Iran's new hostage crisis
By seizing 15 British sailors, the embattled Iranians aim to rally anti-Western sentiment and force the Brits from Iraq.
By Juan Cole
Apr. 03, 2007 | The lofty invocations of international law by the British and Iranian governments disguise the banal origins of their current dispute: used cars. The British naval personnel had boarded an Indian vessel they thought was smuggling old automobiles into Iraq. Tehran maintains that they then veered into Iranian waters.
It is not really about used cars, of course, but rather an unpopular and isolated Iranian government attempting to rally support and strengthen itself. The capture by Iranian Revolutionary Guards of 15 British sailors and marines on March 23 has set off a diplomatic crisis and mobilized the public in both Britain and Iran. The ever combative Iranian President Mahmoud Ahmadinejad declared Saturday "that instead of apologizing to the Iranian nation, the British were acting as if Iran owed them something." A member of the Parliament in Tehran called for the British personnel to be tried for espionage, while the Iranian Embassy in Thailand asked other nations to denounce what it called a British trespass into its sovereign territory. On Sunday, a small crowd of some 200 demonstrators threw stones and firecrackers at the British Embassy in Tehran. It was not much of a demonstration, and Iranian police kept them in check when they tried to storm onto the embassy grounds.
British public opinion was inflamed on Sunday after Iranian television showed the captured seamen admitting that they had strayed into Iranian waters at the mouth of the Shatt al-Arab waterway, which forms the disputed border between Iran and Iraq. Iran seemed to be vying with 1950s North Korea for the title of creepiest brain-washer. Former 1st Sea Lord Adm.

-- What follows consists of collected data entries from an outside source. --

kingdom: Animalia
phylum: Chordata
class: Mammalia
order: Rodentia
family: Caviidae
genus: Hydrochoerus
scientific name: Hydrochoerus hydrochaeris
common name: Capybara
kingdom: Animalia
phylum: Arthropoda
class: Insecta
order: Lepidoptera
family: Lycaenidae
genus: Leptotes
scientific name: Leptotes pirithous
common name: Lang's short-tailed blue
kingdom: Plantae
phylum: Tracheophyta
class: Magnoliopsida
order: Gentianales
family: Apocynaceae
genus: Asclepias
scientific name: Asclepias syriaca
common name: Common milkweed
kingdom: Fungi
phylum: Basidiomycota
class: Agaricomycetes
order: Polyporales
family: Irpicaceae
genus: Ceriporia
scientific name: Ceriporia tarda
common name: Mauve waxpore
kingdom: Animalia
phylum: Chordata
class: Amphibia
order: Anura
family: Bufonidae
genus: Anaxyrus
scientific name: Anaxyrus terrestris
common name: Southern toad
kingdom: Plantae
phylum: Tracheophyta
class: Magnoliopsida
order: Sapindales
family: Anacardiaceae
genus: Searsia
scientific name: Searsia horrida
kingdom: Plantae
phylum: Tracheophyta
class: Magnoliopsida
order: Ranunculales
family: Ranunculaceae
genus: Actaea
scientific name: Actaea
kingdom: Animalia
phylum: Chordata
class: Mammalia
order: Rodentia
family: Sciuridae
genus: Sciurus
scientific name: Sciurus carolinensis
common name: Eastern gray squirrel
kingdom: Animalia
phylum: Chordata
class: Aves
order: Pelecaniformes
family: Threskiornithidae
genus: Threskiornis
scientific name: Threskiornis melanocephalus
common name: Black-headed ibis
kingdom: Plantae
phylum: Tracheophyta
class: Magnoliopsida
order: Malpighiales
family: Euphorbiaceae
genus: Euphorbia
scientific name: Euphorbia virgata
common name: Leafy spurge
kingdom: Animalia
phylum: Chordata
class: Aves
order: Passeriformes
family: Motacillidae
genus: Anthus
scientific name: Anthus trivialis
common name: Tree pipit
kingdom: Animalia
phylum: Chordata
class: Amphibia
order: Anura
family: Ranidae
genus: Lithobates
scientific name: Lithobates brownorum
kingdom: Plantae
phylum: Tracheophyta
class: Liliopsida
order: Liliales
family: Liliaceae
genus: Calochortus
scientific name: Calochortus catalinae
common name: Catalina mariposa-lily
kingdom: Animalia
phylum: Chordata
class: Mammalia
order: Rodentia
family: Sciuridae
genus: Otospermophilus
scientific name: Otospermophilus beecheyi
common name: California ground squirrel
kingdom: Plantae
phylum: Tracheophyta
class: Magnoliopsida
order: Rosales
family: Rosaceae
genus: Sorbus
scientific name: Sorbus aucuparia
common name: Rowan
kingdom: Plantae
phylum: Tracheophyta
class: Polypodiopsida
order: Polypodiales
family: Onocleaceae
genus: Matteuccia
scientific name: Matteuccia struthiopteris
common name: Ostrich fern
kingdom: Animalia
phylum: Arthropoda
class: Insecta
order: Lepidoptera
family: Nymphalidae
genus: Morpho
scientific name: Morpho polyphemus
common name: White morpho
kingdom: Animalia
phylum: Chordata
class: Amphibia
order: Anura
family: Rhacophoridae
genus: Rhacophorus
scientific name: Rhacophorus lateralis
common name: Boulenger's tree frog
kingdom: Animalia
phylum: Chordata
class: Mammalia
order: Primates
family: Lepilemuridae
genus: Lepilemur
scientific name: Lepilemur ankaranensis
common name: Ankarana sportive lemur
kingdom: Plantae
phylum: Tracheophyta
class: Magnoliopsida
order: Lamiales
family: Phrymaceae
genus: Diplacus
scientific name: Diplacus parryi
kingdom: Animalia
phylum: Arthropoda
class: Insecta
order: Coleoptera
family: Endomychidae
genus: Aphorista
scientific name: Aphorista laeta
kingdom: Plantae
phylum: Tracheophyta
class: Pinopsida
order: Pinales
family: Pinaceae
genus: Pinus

Sir Alan West decried the performance of the sailors as a product of coercion and sniffed that it "does not reflect the price of fish."
Although Britain insists that a global positioning signal demonstrates that the British boat was in Iraqi waters, in fact the maritime border between Iraq and Iran has never been agreed upon by the two neighbors. Military action seems an unlikely way to secure the release of the soldiers, and Tony Blair's government has given up threats of moving into a "different phase" and has focused on intensive negotiations. "We are anxious that this matter be resolved as quickly as possible and that it be resolved by diplomatic means, and we are bending every single effort to that," British Secretary of Defense Des Browne said on Sunday. "We are in direct bilateral communication with the Iranians."
Britain, an advanced technological society, has the world's second-most-powerful military, and a GNP per capita of $33,000. Iran is still a developing country, with a per capita income of only $2,800, despite its oil wealth. Why would the Iranian leadership risk such a confrontation over a minor issue? Even if the British boat had strayed into Iranian waters, it could not have been by much, and nations routinely grant such passage to nonbelligerent vessels. The conflict is not about incursions into sovereign territory any more than it is about used-car smuggling.